# 課題内容:
提示文の「これもよく知られているが、日本に初めて来航したヨーロッパ船はポルトガル船籍だった。」という一文を英語に訳しなさい。

『ポルトガルギターを弾く女性の色絵陶器』
口径二九・九×高さ五・五×高台直径九センチ ポルトガル製 十九世紀 著者蔵
前回はちょっと学術論文的なエッセイになってしまったので、今回は気楽な骨董を取り上げます。ポルトガルの色絵陶器なのだが、エッセイの参考にポルトガル関係の資料を探してみたところ、これがまー少ない。手軽に入手できる本はるるぶ系の観光案内のほか、ポルトガル史に関する数冊くらいだった。窯業が盛んでないからだろうが、ポルトガル陶器についての本は見当たらなかった。美術館でポルトガル文化展が開催された気配もない。これは意外だった。遠く離れている国なので気軽に行けるわけではないが、日本人にとってポルトガルは少なくとも心理的に近しい国である。
日本語になったポルトガル語が数多くあるのはよく知られている。モノの名前だとコップ、カルタ、フラスコ、ボタン、オルガン、ビードロ、ブランコなどがすくに思い浮かぶ。食べ物ではキャラメル、コンペイトウ、バッテラ、テンプラ、カステラなどがポルトガル語語源だ。民俗学者の池田与三郎さんが、ポルトガルにテーラとメーラという腕のいい菓子職人の兄弟がいて、二人で力を合わせればもっと美味しいお菓子ができると共作したのがカステーラだという与太話を書いておられましたな。ネタ元は江戸の随筆かもしれないけど。
これもよく知られているが、日本に初めて来航したヨーロッパ船はポルトガル船籍だった。歴史の教科書に必ず出て来る種子島への鉄砲伝来で、室町末の天文十二年(一五四三年)のことだった。ポルトガル人二人のほかは中国系船員で筆談で話せたので、種子島島主は鉄砲を買うことができたようだ。当時ポルトガルを始めとするヨーロッパ諸国は大航海時代で、アフリカ喜望峰経由でインド、東南アジア、中国航路を開拓していた。大西洋を渡って南北アメリカに植民地の拠点を作りつつもあった。

# 提供データ:
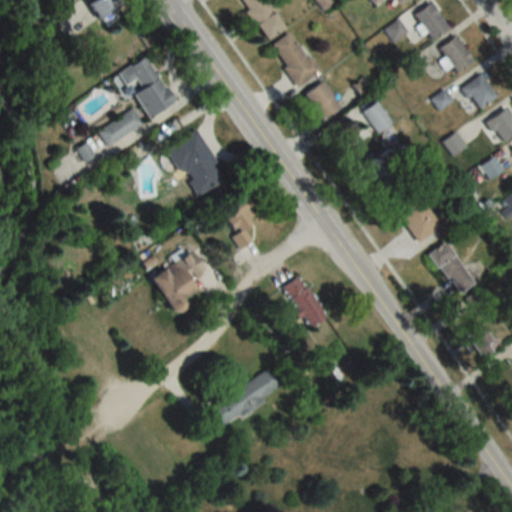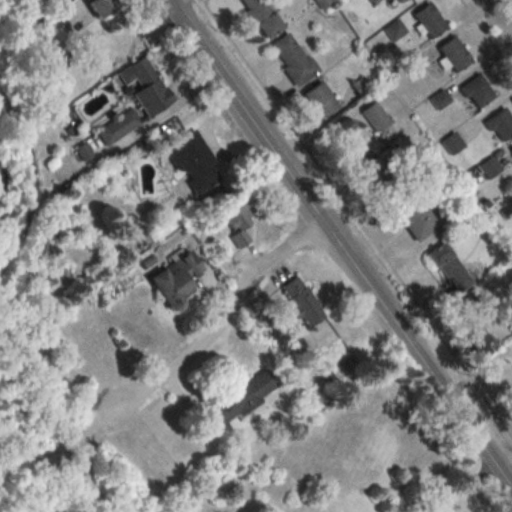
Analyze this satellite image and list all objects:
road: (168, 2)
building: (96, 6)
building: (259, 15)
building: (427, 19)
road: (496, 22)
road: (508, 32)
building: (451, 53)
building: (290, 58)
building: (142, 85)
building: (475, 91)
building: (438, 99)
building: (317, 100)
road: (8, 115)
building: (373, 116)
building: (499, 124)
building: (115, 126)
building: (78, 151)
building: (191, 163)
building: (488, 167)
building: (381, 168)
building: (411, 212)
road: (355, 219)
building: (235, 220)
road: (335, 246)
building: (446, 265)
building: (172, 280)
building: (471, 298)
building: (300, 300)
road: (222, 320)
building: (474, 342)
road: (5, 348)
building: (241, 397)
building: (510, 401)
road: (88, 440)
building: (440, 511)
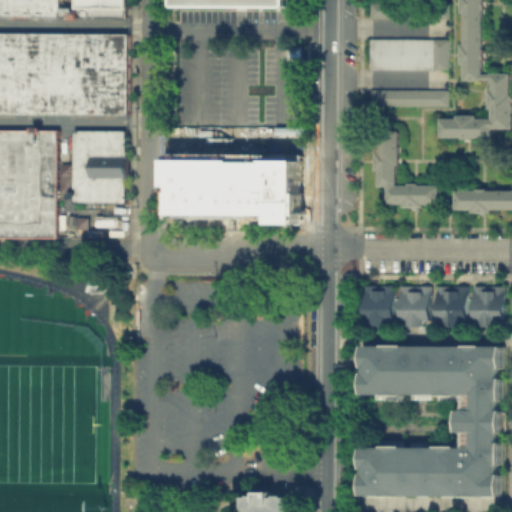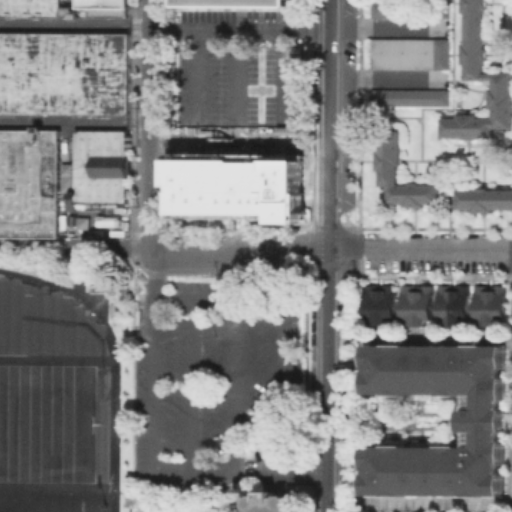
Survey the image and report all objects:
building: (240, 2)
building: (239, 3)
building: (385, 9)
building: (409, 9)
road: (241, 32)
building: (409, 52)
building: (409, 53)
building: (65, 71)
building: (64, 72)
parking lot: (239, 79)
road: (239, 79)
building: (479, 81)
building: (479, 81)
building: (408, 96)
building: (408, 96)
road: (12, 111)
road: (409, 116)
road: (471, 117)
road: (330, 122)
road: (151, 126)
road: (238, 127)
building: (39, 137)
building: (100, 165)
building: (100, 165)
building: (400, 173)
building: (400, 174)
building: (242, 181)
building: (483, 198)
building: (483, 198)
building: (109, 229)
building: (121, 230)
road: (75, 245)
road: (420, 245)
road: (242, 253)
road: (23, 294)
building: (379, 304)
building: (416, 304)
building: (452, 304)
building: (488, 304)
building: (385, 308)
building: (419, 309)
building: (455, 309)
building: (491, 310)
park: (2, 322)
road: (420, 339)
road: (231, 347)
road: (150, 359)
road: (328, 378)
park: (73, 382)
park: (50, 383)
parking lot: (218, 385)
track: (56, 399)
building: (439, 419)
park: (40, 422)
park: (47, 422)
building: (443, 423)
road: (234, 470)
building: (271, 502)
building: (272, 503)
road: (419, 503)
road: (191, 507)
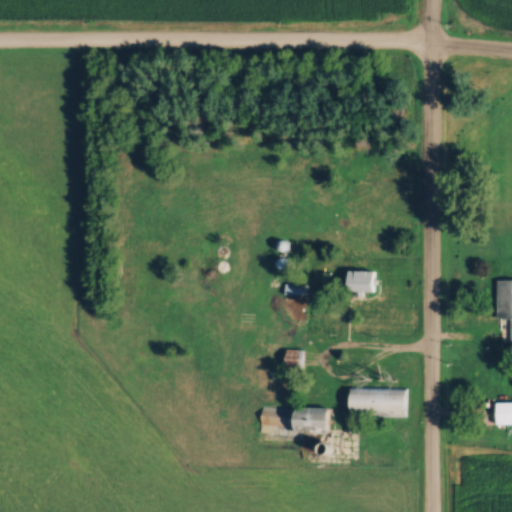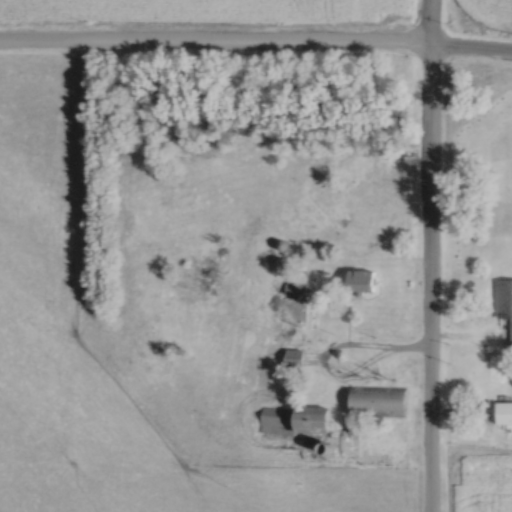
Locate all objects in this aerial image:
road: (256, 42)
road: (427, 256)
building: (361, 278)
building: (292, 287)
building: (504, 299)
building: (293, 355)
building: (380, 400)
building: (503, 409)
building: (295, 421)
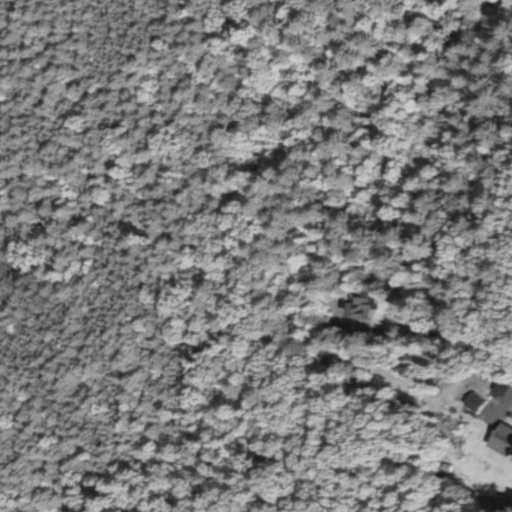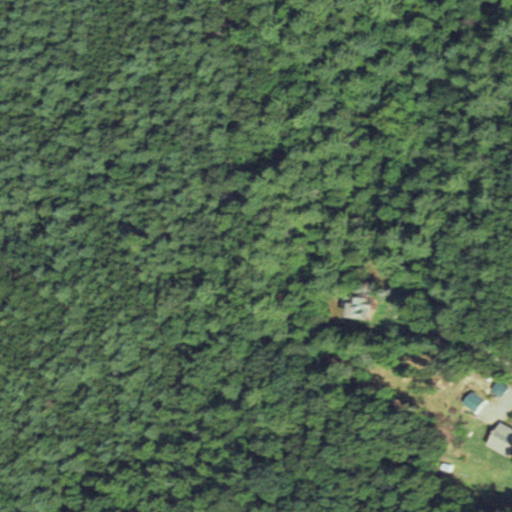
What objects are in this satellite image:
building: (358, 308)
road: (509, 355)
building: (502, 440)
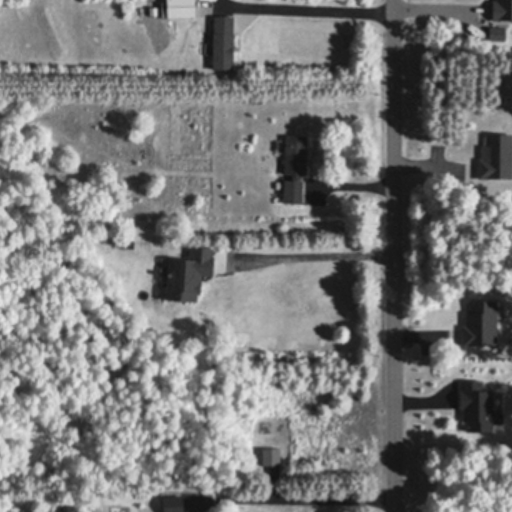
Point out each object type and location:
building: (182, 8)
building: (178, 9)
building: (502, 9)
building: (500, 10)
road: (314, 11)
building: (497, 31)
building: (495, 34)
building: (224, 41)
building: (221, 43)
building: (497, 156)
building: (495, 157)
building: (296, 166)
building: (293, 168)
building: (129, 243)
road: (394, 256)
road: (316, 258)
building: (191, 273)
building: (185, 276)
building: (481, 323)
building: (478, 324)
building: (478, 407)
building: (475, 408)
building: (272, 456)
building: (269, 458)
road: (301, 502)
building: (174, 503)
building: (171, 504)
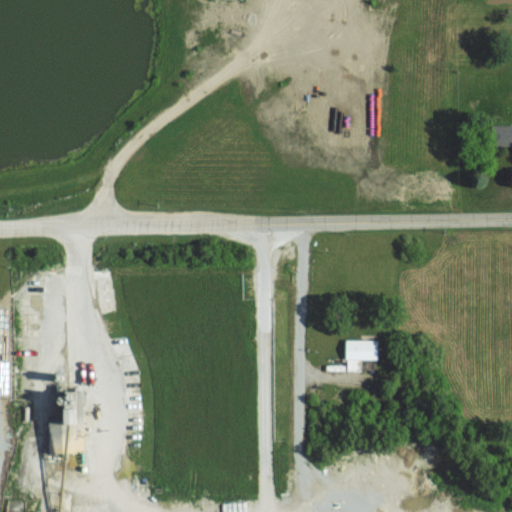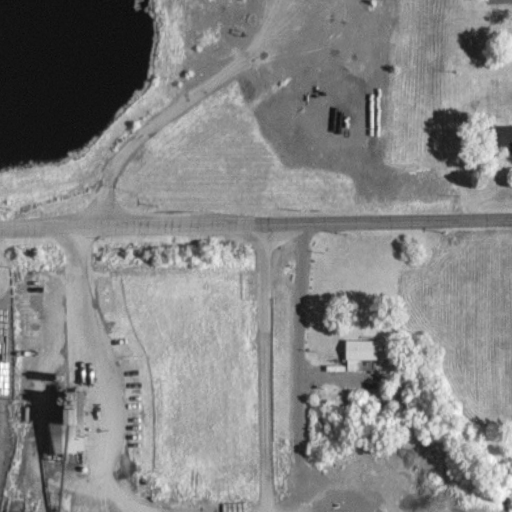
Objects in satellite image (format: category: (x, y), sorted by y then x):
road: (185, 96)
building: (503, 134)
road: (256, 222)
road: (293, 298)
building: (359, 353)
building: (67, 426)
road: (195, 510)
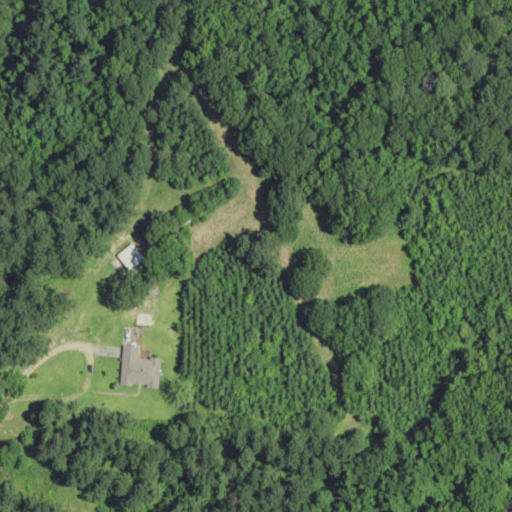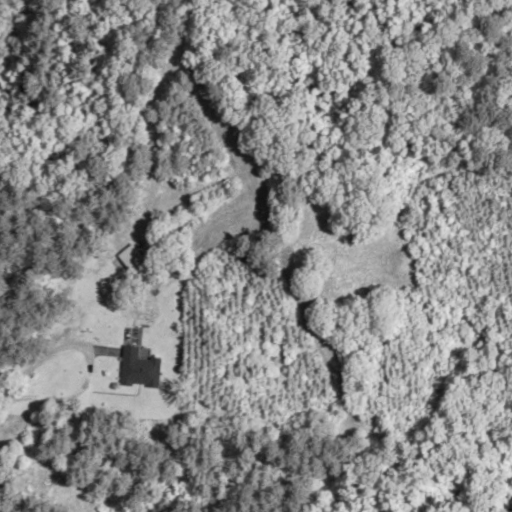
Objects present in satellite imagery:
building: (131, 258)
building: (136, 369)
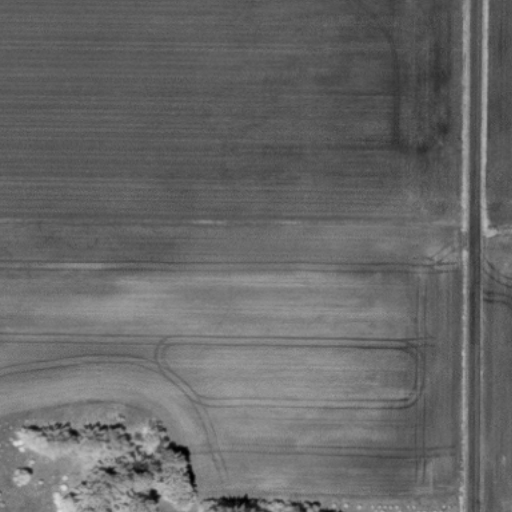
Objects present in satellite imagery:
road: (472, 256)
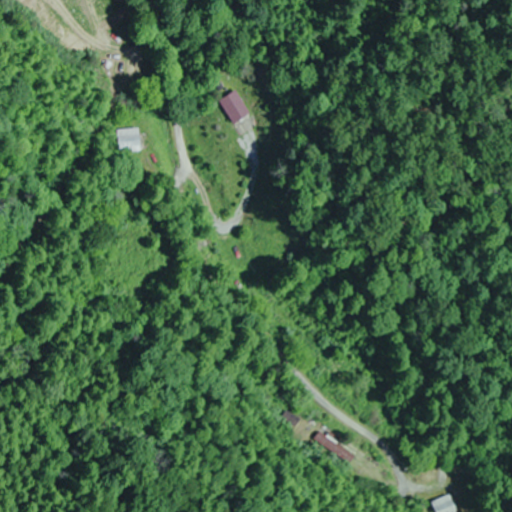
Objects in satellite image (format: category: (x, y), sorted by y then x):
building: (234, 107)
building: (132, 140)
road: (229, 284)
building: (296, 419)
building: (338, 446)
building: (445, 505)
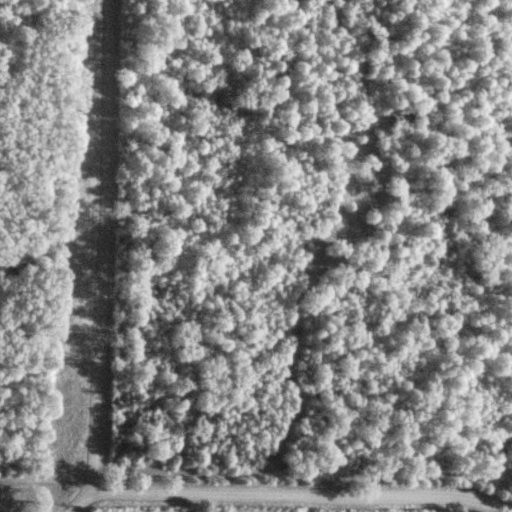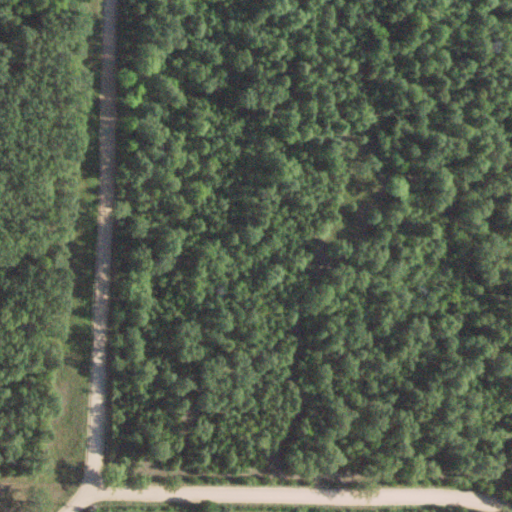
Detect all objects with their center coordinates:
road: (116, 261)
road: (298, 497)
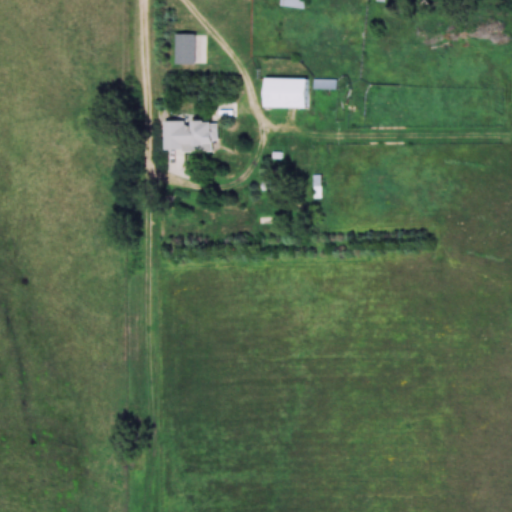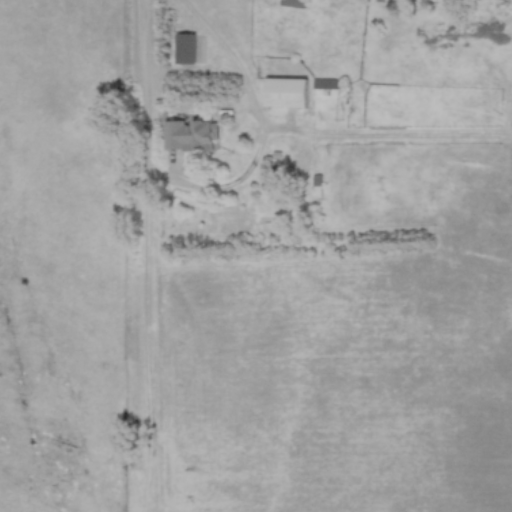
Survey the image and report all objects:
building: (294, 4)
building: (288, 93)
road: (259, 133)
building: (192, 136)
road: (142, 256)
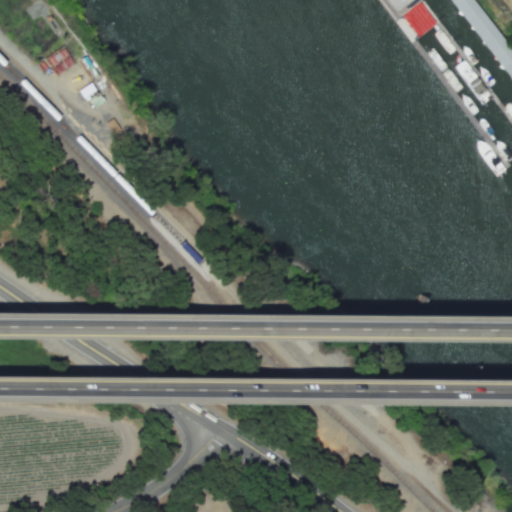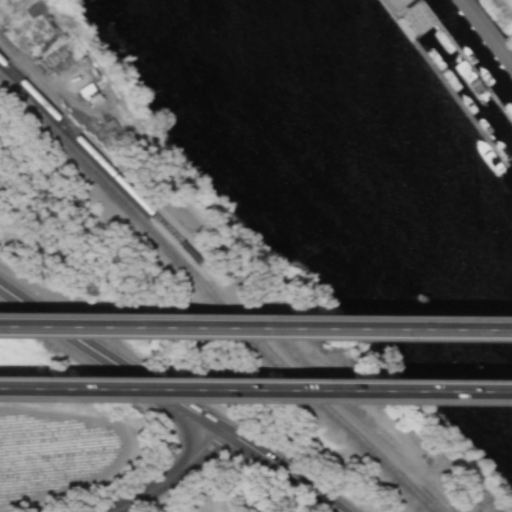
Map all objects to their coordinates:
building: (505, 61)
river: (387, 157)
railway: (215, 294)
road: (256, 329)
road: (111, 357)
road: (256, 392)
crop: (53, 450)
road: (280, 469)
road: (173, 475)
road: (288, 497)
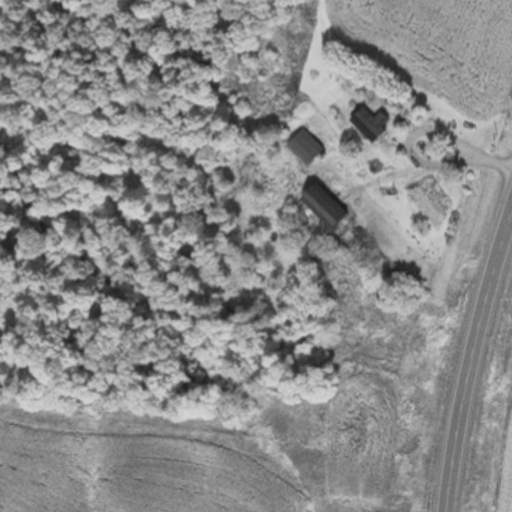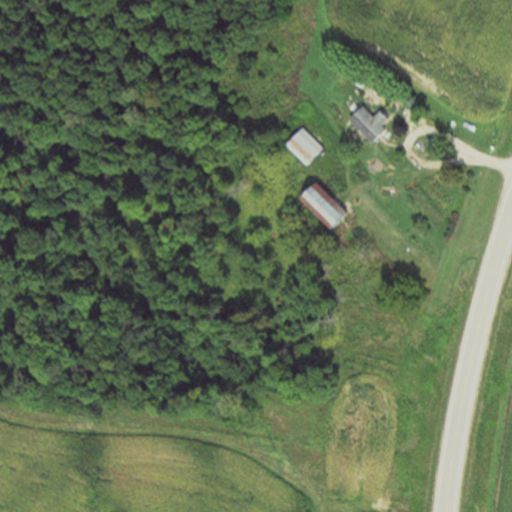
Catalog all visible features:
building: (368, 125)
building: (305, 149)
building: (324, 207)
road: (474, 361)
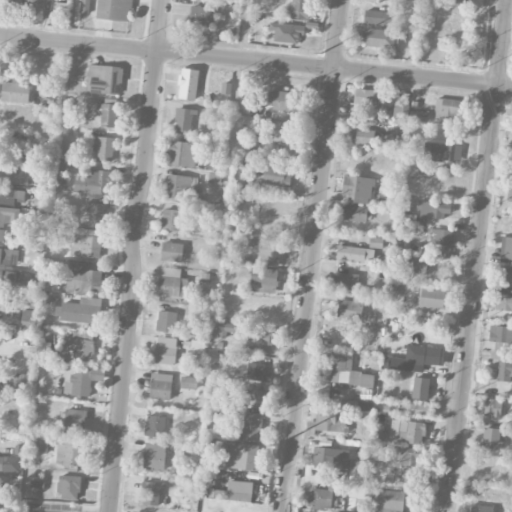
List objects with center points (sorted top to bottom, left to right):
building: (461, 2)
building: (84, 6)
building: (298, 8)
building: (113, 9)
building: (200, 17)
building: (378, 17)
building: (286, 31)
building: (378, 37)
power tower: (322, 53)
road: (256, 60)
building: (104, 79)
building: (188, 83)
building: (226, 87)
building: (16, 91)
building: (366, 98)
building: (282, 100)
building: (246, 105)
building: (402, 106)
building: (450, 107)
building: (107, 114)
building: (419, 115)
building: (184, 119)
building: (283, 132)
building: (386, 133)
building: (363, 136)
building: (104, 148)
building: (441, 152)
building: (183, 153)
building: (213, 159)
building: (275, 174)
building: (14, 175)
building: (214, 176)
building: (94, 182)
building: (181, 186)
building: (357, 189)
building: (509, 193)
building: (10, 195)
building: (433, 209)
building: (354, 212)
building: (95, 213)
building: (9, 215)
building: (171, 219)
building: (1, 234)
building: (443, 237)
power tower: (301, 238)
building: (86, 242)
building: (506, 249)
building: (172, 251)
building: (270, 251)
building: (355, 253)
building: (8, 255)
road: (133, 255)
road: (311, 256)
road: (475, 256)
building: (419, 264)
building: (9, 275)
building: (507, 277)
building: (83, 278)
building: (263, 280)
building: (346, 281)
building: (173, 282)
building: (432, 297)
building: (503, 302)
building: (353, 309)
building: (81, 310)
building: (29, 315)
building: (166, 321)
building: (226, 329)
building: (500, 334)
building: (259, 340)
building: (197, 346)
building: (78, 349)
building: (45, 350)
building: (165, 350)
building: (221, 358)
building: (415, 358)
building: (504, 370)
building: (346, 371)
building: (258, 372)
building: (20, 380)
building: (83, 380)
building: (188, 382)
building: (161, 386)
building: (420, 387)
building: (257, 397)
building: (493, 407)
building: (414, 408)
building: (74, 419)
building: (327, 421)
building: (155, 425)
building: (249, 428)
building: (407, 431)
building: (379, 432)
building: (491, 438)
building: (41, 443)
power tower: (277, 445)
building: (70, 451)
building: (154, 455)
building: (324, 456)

# 解答:
This too is well known, but the first European ship to come to Japan was a Portuguese-registered vessel.